* [Required work]:
a: List each person the passage on New Atheism names as having pried open or smashed the can of theism.
b: Please reproduce the passage on New Atheism word for word, starting at "At the moment" and ending at "go post-theistic instead.".

* [Source extract]:
══════════════════════════════
At the prompting of Ryan Bell, Hemant Mehta, and my fellow SINner Caleb Lack, I took some time this week to read Everybody is Wrong About God by James A. Lindsay. It is a fine book, packed with sundry insightful ideas about how to move secular society forward, and I commend it to your reading.
That is, I commend it with one major caveat: Ask yourself whether now is indeed the right time to go post-theistic. The idea that atheism must be replaced by post-theism is a central theme running throughout the book.
At the moment I am writing this, the scuttlebutt around the Internet, and increasingly in significant journalistic outlets, keeps asking whether “New Atheism” needs to die. The answer is a rather heavily qualified “yes.” In the West—though not yet elsewhere where it is sorely needed—atheism has done its job; it changed the conversation, or metaphorically, it opened the can. Just as we wouldn’t scoop out the contents of a can of beans with the can opener, opting instead for a more appropriate tool, we need not continue with New Atheism. It has done its work. It is now time to go post-theistic instead.
The job of New Atheism is emphatically not to open the can and start a conversation about whether any gods are truly guiding humankind. That particular can was pried open by the likes of Voltaire, D’Holbach, and Paine; the can was eventually smashed to bits by the likes of Ingersoll, Knowlton, and Bennett. By the time the “New” Atheists came along, they were reduced to recycling or reinventing arguments against religious faith and hegemony that had been put to paper on countless previous occasions, theism having almost completely failed to come up with any new ways to justify its existence in the intervening centuries. (Of the so-called “Four Horsemen,” only Hitch strikes me as fully cognizant of his freethinking forebears.)
══════════════════════════════
* [The data]:
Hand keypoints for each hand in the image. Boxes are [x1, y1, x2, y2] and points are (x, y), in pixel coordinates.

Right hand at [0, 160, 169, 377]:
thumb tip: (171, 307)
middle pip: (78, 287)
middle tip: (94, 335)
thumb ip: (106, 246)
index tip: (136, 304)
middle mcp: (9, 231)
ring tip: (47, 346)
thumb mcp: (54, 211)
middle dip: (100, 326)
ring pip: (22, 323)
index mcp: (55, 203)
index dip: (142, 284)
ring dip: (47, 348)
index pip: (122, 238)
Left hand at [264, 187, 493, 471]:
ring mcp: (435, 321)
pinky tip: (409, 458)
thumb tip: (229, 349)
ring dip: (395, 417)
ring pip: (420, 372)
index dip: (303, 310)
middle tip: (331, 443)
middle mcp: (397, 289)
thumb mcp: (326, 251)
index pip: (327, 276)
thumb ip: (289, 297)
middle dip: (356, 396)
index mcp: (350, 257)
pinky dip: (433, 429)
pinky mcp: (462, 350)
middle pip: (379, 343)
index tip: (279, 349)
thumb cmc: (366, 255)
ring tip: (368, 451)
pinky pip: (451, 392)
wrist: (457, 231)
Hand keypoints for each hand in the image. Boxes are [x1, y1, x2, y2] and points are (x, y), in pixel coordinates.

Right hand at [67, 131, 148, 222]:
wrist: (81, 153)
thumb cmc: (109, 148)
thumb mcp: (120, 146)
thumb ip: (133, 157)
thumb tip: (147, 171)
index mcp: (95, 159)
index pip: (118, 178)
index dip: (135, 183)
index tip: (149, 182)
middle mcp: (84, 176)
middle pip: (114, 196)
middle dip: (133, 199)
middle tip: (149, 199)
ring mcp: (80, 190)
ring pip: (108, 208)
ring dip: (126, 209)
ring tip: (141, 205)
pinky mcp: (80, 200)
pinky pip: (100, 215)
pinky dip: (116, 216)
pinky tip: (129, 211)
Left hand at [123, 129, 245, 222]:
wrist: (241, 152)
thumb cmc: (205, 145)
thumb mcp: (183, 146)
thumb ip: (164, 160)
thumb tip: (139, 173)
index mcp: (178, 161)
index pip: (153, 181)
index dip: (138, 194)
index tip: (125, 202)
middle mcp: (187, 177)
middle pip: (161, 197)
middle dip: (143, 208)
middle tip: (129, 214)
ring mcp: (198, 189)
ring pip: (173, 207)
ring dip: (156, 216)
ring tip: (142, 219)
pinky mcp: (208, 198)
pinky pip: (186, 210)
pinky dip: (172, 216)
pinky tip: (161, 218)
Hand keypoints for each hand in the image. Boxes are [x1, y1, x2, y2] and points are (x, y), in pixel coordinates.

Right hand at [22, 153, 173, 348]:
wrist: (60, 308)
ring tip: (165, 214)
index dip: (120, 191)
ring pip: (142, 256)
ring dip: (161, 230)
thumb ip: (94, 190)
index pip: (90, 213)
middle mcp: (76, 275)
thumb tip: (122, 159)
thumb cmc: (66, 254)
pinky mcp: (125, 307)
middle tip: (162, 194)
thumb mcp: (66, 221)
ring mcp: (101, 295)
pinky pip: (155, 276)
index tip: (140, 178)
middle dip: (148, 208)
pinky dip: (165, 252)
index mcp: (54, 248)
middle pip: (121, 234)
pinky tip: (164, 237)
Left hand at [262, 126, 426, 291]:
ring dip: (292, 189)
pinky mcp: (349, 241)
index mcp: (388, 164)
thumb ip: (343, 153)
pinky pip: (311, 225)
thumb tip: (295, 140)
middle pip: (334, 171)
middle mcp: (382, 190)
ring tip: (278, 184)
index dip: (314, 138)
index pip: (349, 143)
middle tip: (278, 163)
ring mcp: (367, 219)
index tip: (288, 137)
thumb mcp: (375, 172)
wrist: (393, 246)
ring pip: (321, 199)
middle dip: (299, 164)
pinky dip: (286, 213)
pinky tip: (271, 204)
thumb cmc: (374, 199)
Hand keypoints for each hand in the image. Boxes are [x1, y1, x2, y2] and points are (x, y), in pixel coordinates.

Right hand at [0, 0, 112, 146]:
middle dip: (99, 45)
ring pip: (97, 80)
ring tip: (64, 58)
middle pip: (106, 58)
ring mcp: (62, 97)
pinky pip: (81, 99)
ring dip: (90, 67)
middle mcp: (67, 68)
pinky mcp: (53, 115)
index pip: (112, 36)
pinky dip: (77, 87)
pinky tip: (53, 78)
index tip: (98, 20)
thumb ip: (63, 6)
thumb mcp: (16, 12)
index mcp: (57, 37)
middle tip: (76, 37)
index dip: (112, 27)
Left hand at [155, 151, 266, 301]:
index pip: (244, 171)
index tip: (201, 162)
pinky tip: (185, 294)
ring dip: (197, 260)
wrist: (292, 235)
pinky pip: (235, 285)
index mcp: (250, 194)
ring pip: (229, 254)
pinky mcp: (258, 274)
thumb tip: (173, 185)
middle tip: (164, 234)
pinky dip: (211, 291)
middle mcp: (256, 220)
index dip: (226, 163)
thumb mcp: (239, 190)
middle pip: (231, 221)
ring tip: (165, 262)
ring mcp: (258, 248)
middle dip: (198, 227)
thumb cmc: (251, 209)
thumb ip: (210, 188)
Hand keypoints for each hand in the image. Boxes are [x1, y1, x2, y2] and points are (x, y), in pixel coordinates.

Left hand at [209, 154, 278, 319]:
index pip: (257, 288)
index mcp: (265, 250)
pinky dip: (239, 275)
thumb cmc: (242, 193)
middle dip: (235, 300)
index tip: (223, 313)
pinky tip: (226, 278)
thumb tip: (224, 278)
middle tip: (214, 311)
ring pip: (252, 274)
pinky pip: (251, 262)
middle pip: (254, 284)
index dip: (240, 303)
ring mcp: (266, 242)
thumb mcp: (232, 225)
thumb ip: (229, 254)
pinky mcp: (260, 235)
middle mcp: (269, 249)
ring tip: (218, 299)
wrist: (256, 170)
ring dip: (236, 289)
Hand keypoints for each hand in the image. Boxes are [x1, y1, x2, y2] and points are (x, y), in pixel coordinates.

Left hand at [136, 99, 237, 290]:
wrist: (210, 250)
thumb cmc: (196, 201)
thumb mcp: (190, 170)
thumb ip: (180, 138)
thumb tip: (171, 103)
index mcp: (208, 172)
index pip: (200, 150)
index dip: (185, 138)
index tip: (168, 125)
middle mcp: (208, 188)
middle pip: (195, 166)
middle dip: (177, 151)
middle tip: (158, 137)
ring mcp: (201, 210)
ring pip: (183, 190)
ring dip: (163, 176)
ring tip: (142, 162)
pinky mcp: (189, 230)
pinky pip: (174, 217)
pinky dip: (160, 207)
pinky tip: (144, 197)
══════════════════════════════
* [Exercise answers]:
a: Voltaire, D’Holbach, Paine, Ingersoll, Knowlton, Bennett

b:
At the moment I am writing this, the scuttlebutt around the Internet, and increasingly in significant journalistic outlets, keeps asking whether “New Atheism” needs to die. The answer is a rather heavily qualified “yes.” In the West—though not yet elsewhere where it is sorely needed—atheism has done its job; it changed the conversation, or metaphorically, it opened the can. Just as we wouldn’t scoop out the contents of a can of beans with the can opener, opting instead for a more appropriate tool, we need not continue with New Atheism. It has done its work. It is now time to go post-theistic instead.